Tracking Information Epidemics In Blogspace
Today’s presentation concerned the tracking of specific data through blogspace using the analogy of infections. The idea of ‘memes’ was introduced, which are essentially units of information passed from one mind to another. An ‘infected’ blog is therefore one that contains a specific meme, such as a URL. The example given in the paper involves an attempt to locate the source of the URL, www.giantmicrobes.com.
There are certain problems associated with attempting to track URLs or memes, through blogspace. Firstly, not every infected blog may have seen the source and there is difficulty in finding where a URL may have originated for any particular blog.
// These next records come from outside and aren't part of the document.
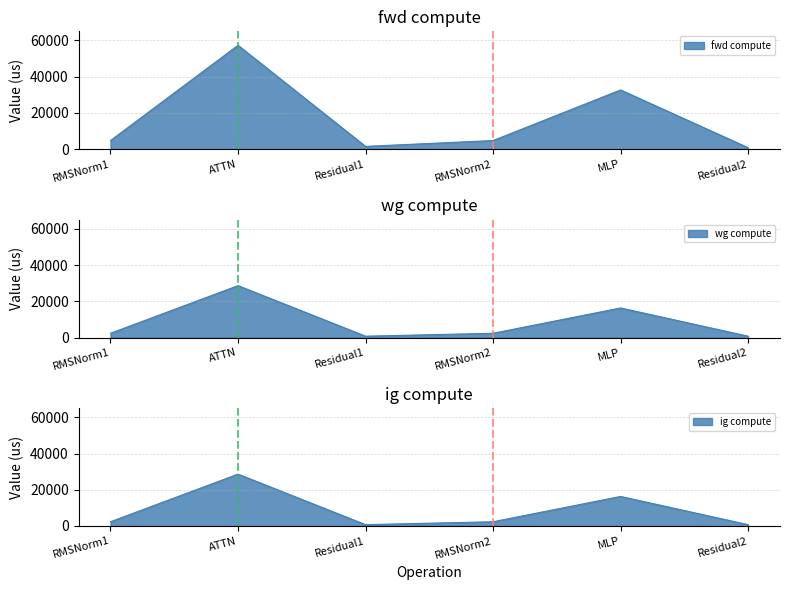

Reading left to right, list all the values displayed in this chart.

fwd compute: 4686.1	57298.0	1463.3	4686.1	32628.0	731.7
wg compute: 2343.1	28649.0	731.7	2343.1	16314.0	731.7
ig compute: 2343.1	28649.0	731.7	2343.1	16314.0	731.7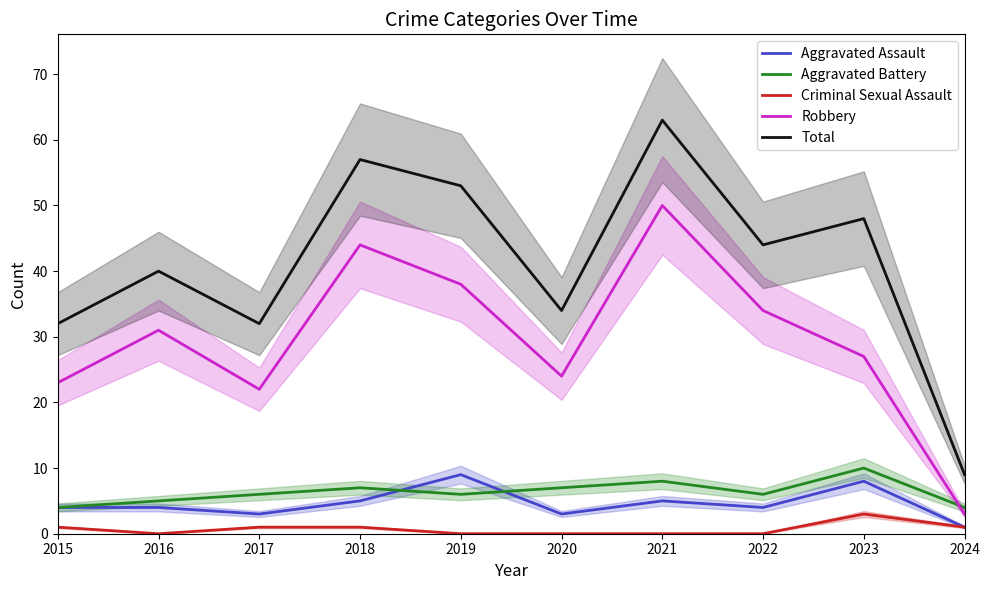

How many values in the Total series are below 44?

5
One helpful blog attribute to aid meme tracking is the blogroll. This is simply a collection of links to other weblogs usually presented on the front sidebar of a blog, seen to the left of these entries. Another possibility is that the information is given an associated link to the source, known as a via link. This is very rare however.
Blog users can specify ‘trackbacks’ when making a blog entry. This is a link to the blog that is referred to by this entry. i.e. it is a link to the local source of the information. Trackbacks can create bidirectional links between blogs. That is, if I create a trackback link in this entry referring to Blog B, then a link will automatically be produced at Blog B to this blog.
Unfortunately, links are not always easy to infer using these methods and so classifiers may be used.
The presentation contained descriptions of methods for inferring infection routes. This summary will not include the equations given therein. The first of these methods looked at the similarity between URLs published on blogs. This similarity function used the numbers of URLs on blogs A and B, and the number of shared URLs between A and B. The similarity was computed as the number of shared URLs divided by the total of the square root of the number of URLs in blog A over the square root of those in blog B. It was shown that linked blogs commonly share a number of URLs.
Another method is to look at textual similarity between blogs. This is done by analysing common words with relation to the size of the text being analyzed. Obviously, if there are more common words in a smaller amount of text then the two are more similar.
Also, the time at which blog entries are made can be observed. Therefore connections can be made between timings and infection sources. If blog A consistently cites a URL before blog B, then it’s fair to assume that A was the source of infection for B.
These methods can be used to build classifiers to (supposedly) automatically detect infection routes. Two classifiers were mentioned: one which detects bidirecitonal links, unidirectional links and unlinked pairs; and another which just distinguishes between linked and unlinked pairs. The latter of these was deemed more accurate.
Also mentioned in this presentation were the visualisations of the infection routes via directed acyclis graphs. The paper displays some of these graphs showing the spread of information through a small area of blogspace.
The presentation concluded with a look at some of the problems associated with this work. The most major of these seemed to be that classifiers can only examine a very small area of blogspace. Although the information may seem large, the ‘blogosphere’ is extremely vast in comparison. The incompleteness of crawls can also be questioned. In addition to this, the robustness of the classifiers was emphasised to be disputable.
However, the work was deemed to have produced some useful visualization tools and provided a unique way of using infection properties to analyze the spread of information. The authors also claim that the work could be used for search engines to locate information sources but this seems dubious.
Please comment on any innaccuracies or additions you wish to make because I’m sure this is quite incomplete.